> Extrait du texte:
§

Production très efficace émotionnellement: Owen, Lechmere et Kate ont l'âge du rôle, on est de plein-pied avec les acteurs, l'espace de l'amphi est utilisé très intelligemment. Notamment dans cette scène terrible où la famille fond sur Owen comme des oiseaux de proie, en dévalant les quatre escaliers vers la scène. Magnifiques chanteurs (notamment Piotr Kumon, timbre de velours, grande classe). Discours musical très efficace, aux intentions transparentes: la musique du prélude de l'acte I, avec ce rythme jazzy (noire/ 2 croches/ triolets de noires); celle du 2ième prélude (la ballade a cappella, interrompue par les appels de cuivres et le choeur d'enfants). Retenons aussi à l'acte I, la scène 2: avec ces broderies revenant de façon obsessionnelle à (au?) sol et ces pincées de harpe dans l'aigü; à l'acte II: le grand éloge passionné de la paix par Owen, curieux choral de cuivres en accords parfaits avec guirlandes de percussions.
dimanche 6 novembre 2016
Britten/ Berlioz à l'Orchestre de Paris
Sérénade pour cor et ténor/ Roméo et Juliette: beau programme, avec des échos troublants d'une oeuvre à l'autre. On retrouve les "lulling charities" du sonnet de Keats dans le scherzo de la reine Mab, ou dans ce ground qui m'a toujours fasciné à la fin de la scène de bal, avec cette ligne qui plonge dans le grave, ouvrant la porte aux forces du rêve.
Je n'ai pas si souvent entendu la sérénade en concert, et c'est vraiment un chef d'oeuvre. Plus que les pièces de genre un peu entêtantes (Dirge - la procession - comme chez Harold en Italie; le Nocturne avec son refrain avec cor obligé), j'ai préféré ce soir Pastoral (où les aigüs très doux de Padmore ont fait merveille .... pas près d'oublier ce Till Phoebus, dipping in the west/ Shall lead the world the way to rest, à 4'30"), le Sonnet de Keats (pour les lulling charities et l'assomption finale), et bien sûr l'Elegy de Blake (où c'est le cor qui chante - trouvaille que cette seconde descendante qui revient et contamine tout - le ver dans la rose).
Il ya des oeuvres avec lesquelles on n'accroche pas, on ne sait pas pourquoi, et pour lesquelles, on ne sait pas non plus pourquoi, le déclic se produit. Cela a été le cas pour moi avec le War Requiem à Londres ce dimanche dernier. Peut-être à cause de la mise en condition de ce jour un peu spécial du Remembrance Sunday, où c'était difficile d'échapper aux poppies (photo).
Il y avait deux War Requiem programmés le même jour; même si l'oeuvre a été créée pour commémorer la destruction de Coventry, je trouve plus conforme à son génie de lui associer le souvenir de la Grande Guerre. Le War Requiem de Southbank (dans l'immense Royal Festival Hall) était précédé d'un petit film très excitant sur sa préparation. Il faut dire que l'oeuvre est en soi presque déjà un projet de société, qui mobilise un grand orchestre, un immense choeur, un orchestre de chambre (placé à la droite du chef, à l'extrême droite du plateau); un choeur d'enfants (très jeunes et très dissipés, se tortillant dans tous le sens pendant l'heure et demie que dure le Requiem, et dirigé par une jeune femme placée avec l'orgue dans une tribune). Et trois solistes, aussi jeunes que la moyenne des interprètes (l'orchestre de la Royal Academy of Music), et comme le veut la tradition, de trois nationalités différentes: une Moldave, un Anglais et un Allemand.

§

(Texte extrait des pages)

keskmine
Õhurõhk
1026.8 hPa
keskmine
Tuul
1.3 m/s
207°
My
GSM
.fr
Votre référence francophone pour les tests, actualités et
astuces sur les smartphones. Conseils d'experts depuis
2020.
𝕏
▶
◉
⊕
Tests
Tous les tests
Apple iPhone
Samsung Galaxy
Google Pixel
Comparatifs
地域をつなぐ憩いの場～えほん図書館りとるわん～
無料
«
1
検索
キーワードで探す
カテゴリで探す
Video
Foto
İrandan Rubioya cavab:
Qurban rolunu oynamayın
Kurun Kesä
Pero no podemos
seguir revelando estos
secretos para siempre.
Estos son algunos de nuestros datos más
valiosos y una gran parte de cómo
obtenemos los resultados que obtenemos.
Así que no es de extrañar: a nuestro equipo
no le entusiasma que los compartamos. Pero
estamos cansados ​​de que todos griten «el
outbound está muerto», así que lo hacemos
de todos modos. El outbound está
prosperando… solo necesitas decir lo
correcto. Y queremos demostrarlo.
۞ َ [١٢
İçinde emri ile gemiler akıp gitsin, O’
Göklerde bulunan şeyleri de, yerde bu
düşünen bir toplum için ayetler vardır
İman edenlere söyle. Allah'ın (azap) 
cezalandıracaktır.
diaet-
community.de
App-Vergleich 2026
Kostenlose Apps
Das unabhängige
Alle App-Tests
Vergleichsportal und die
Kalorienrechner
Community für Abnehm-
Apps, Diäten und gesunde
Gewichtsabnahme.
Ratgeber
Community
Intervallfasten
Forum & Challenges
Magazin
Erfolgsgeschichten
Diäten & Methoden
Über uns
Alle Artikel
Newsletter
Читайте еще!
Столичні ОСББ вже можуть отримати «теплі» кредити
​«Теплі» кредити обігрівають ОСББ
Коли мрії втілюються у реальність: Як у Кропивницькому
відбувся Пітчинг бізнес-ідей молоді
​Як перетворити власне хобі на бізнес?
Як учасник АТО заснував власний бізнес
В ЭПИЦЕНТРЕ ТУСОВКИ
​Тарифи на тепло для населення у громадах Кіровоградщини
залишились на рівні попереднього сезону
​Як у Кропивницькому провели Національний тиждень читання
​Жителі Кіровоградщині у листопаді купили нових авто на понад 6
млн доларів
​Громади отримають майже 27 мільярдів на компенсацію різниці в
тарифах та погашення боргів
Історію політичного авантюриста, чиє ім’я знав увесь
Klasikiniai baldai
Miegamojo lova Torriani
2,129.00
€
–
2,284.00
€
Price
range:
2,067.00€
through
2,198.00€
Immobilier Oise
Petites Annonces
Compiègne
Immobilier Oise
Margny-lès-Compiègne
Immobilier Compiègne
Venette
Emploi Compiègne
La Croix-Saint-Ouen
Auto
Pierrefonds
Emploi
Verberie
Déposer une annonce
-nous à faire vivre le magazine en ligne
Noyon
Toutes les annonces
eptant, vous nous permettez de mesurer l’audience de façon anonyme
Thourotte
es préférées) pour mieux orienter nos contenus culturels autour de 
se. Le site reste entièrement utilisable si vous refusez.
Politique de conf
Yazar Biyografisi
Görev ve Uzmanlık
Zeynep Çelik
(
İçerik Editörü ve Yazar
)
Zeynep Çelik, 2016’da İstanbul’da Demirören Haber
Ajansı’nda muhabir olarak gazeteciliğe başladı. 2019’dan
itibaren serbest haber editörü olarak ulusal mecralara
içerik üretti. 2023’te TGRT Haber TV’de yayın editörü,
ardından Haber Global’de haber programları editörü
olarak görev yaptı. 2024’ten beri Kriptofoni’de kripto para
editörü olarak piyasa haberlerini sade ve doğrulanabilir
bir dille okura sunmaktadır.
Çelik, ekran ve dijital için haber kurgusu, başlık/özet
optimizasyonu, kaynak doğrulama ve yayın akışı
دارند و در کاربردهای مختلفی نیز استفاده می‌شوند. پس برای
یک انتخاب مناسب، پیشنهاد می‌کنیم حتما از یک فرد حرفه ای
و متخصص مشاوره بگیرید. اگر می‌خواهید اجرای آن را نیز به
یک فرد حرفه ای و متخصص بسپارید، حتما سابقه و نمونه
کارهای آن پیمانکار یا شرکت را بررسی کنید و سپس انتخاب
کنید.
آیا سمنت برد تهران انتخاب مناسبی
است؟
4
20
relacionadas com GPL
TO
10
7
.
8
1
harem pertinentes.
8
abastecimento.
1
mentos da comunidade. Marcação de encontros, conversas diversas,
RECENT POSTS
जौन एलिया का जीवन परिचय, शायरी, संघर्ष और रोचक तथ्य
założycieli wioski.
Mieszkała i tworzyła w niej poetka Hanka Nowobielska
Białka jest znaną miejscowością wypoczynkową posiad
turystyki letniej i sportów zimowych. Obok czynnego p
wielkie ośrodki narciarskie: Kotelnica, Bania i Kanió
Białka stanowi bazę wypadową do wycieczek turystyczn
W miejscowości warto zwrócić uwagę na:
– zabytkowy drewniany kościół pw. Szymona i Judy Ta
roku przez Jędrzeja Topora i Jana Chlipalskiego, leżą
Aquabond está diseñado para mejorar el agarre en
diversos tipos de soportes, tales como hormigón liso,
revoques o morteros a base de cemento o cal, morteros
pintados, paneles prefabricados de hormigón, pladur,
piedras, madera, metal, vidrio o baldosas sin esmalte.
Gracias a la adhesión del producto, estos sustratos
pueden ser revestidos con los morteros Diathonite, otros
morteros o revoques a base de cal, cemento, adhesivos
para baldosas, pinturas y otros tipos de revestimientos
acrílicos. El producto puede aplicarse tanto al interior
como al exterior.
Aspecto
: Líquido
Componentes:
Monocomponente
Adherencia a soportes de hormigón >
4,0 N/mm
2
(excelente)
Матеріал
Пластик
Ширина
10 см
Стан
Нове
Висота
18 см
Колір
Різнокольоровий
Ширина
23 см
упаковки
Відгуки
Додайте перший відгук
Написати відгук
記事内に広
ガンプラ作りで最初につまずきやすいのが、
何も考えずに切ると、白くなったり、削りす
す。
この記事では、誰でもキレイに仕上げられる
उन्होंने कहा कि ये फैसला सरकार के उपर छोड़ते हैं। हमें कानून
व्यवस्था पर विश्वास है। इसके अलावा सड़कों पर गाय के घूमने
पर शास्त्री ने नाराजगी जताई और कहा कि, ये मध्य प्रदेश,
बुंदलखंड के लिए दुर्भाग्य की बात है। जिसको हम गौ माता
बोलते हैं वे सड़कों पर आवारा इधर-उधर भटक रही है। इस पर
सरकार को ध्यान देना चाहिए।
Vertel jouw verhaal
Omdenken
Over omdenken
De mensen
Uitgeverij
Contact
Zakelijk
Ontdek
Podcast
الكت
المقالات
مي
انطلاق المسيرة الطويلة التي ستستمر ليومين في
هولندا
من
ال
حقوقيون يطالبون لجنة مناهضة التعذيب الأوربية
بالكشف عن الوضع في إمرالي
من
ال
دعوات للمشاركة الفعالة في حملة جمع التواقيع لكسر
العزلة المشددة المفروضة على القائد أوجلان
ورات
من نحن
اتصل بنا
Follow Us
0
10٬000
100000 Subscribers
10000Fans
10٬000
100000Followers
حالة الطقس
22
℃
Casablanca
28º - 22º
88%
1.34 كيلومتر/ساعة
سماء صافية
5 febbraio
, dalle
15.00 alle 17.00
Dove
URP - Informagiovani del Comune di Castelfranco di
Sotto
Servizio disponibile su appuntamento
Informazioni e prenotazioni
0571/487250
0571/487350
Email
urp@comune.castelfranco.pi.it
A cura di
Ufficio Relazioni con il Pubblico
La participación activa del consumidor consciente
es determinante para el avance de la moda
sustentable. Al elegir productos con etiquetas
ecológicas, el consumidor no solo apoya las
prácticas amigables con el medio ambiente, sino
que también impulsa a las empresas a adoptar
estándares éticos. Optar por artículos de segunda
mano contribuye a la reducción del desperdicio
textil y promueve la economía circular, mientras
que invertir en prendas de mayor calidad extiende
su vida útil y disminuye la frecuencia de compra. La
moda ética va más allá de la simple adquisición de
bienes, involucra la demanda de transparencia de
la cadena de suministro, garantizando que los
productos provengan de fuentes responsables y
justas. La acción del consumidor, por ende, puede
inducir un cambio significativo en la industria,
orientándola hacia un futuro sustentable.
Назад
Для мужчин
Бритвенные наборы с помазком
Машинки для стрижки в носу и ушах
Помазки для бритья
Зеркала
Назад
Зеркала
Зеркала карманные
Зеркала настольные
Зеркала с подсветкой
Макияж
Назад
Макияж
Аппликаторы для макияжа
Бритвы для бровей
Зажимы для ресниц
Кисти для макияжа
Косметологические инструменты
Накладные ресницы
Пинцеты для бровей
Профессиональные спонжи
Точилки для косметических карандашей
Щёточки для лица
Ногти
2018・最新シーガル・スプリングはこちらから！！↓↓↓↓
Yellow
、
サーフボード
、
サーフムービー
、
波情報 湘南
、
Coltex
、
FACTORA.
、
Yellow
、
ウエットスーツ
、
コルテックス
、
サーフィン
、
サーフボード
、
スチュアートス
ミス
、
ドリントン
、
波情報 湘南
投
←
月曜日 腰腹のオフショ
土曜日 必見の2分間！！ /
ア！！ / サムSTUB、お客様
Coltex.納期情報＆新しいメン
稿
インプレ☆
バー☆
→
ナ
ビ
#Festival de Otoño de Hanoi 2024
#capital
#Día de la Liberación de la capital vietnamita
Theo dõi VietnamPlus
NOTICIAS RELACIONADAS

§

> Exercice 1: D'après le texte, quelles sont les nationalités des trois solistes du War Requiem donné au Royal Festival Hall ?
> Exercice 2: Disposez en liste numérotée toutes les lignes du listing, depuis sa première ligne jusqu'à celle qui contient « seguir revelando estos », incluse, en omettant les lignes vides.
Le texte et le listing proviennent de sources distinctes.

> Résultat 1: Une Moldave, un Anglais et un Allemand.

> Résultat 2:
1. keskmine
2. Õhurõhk
3. 1026.8 hPa
4. keskmine
5. Tuul
6. 1.3 m/s
7. 207°
8. My
9. GSM
10. .fr
11. Votre référence francophone pour les tests, actualités et
12. astuces sur les smartphones. Conseils d'experts depuis
13. 2020.
14. 𝕏
15. ▶
16. ◉
17. ⊕
18. Tests
19. Tous les tests
20. Apple iPhone
21. Samsung Galaxy
22. Google Pixel
23. Comparatifs
24. 地域をつなぐ憩いの場～えほん図書館りとるわん～
25. 無料
26. «
27. 1
28. 検索
29. キーワードで探す
30. カテゴリで探す
31. Video
32. Foto
33. İrandan Rubioya cavab:
34. Qurban rolunu oynamayın
35. Kurun Kesä
36. Pero no podemos
37. seguir revelando estos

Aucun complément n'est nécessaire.